The problem is, at least in this film version – on which St. Germain is credited as a co-writer with director Brown – the conversations they have aren’t very interesting. There are certainly some fascinating topics that they’re discussing, but it’s difficult to get behind either argument because neither is presented as particularly compelling, as they tend to go no deeper than what the issues are on their surface, which for a film about two great minds like Freud and Lewis is strangely empty in its thoughtfulness. Dramatic engagement is staggeringly low as a result, additionally because their arguments struggle to convey much analysis of these historical characters, with these takes on Freud and Lewis being strictly confined to the respective personalities of an embittered narcissist and a slightly judgemental prude, with little or no room for personal growth. In short, you’re watching two stuffy gentlemen bicker endlessly with each other for 100 minutes while saying or doing nothing that ultimately changes them by the end, which is not exactly prime big-screen entertainment as it may well be for the stage.
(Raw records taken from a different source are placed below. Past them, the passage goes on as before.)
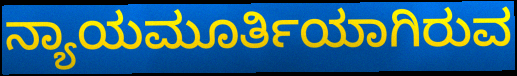
ನ್ಯಾಯಮೂರ್ತಿಯಾಗಿರುವ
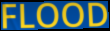
FLOOD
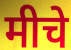
मीचे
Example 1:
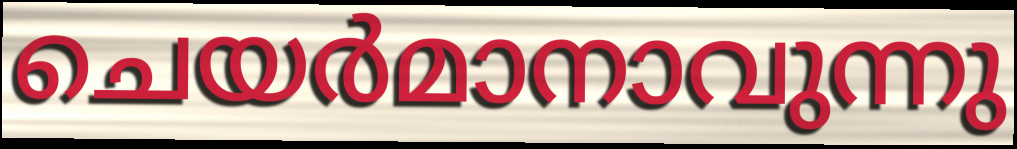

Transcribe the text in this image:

ചെയർമാനാവുന്നു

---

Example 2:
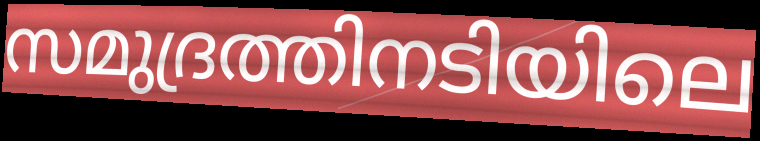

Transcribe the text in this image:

സമുദ്രത്തിനടിയിലെ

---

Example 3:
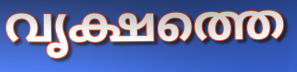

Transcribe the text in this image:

വൃക്ഷത്തെ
Because the central concept is so unengaging, you’re constantly trying to find other elements that could lift an otherwise uneventful film. One such thing is the fact that both Anthony Hopkins and Matthew Goode are excellent in the film, with their performances easily elevating the dense material and providing a strong enough screen presence to just about hold your attention, even when the stuff they’re talking about is as fruitless as an empty bowl. There is also a somewhat intriguing strand focusing Freud’s daughter Anna, who is depicted here as someone who is clearly in an unhealthily codependent relationship with her father, which in turn has led to a noticeable lack of confidence, including when it comes to her romantic relationship with lesbian partner Dorothy Burlingham (Jodi Balfour).
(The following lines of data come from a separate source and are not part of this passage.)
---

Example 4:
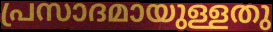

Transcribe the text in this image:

പ്രസാദമായുള്ളതു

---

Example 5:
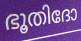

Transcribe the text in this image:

ഭൂതിദോ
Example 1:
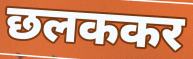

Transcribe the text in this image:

छलककर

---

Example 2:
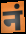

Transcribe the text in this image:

नं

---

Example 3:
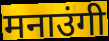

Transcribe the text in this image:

मनाउंगी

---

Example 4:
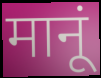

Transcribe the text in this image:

मानूं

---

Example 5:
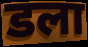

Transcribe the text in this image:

डला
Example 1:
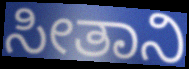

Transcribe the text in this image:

ಸೀತಾನಿ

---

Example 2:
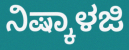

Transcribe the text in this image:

ನಿಷ್ಕಾಳಜಿ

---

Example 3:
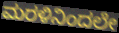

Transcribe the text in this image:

ಮರಳಿನಿಂದಲೇ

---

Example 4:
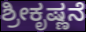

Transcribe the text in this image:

ಶ್ರೀಕೃಷ್ಣನೆ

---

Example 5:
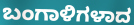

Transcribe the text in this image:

ಬಂಗಾಳಿಗಳಾದ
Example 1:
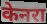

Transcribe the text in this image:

केनरा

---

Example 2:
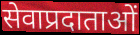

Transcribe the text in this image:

सेवाप्रदाताओं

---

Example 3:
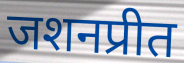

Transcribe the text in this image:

जशनप्रीत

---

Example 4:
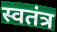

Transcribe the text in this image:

स्वतंत्र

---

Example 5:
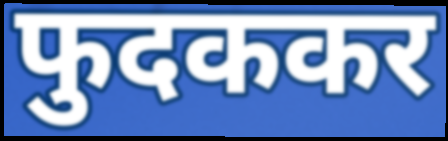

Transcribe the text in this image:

फुदककर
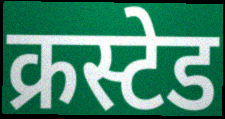
क्रस्टेड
Unfortunately, even those elements aren’t enough to entirely turn Freud’s Last Session into a film that is worth seeing. It is somehow both overwritten and underwritten at the same time, digging into a wide number of talking points but barely even scratching the surface on any of them, while struggling to give the viewer a compelling enough reason to care all the same. It is more often than not tedious to sit through, with the performances by two esteemed actors doing all the heavy lifting around a script that constantly stumbles in providing a basic sense of drama and intrigue, and it just isn’t especially interesting in its execution to convince the audience that they’re watching something truly cinematic.
On the stage, it could well be a completely different story (though I hope the original play digs a little bit deeper into its themes). On film, though, it’s a session where you’ll be counting down the minutes until its completion.
Freud’s Last Session is an unengaging debate drama that relies heavily on dialogue-led discussions about various topics, but by barely scratching the surface of most of them, in addition to presenting its two central figures as two men incapable of personal growth, it amounts to very little by its underwhelming end.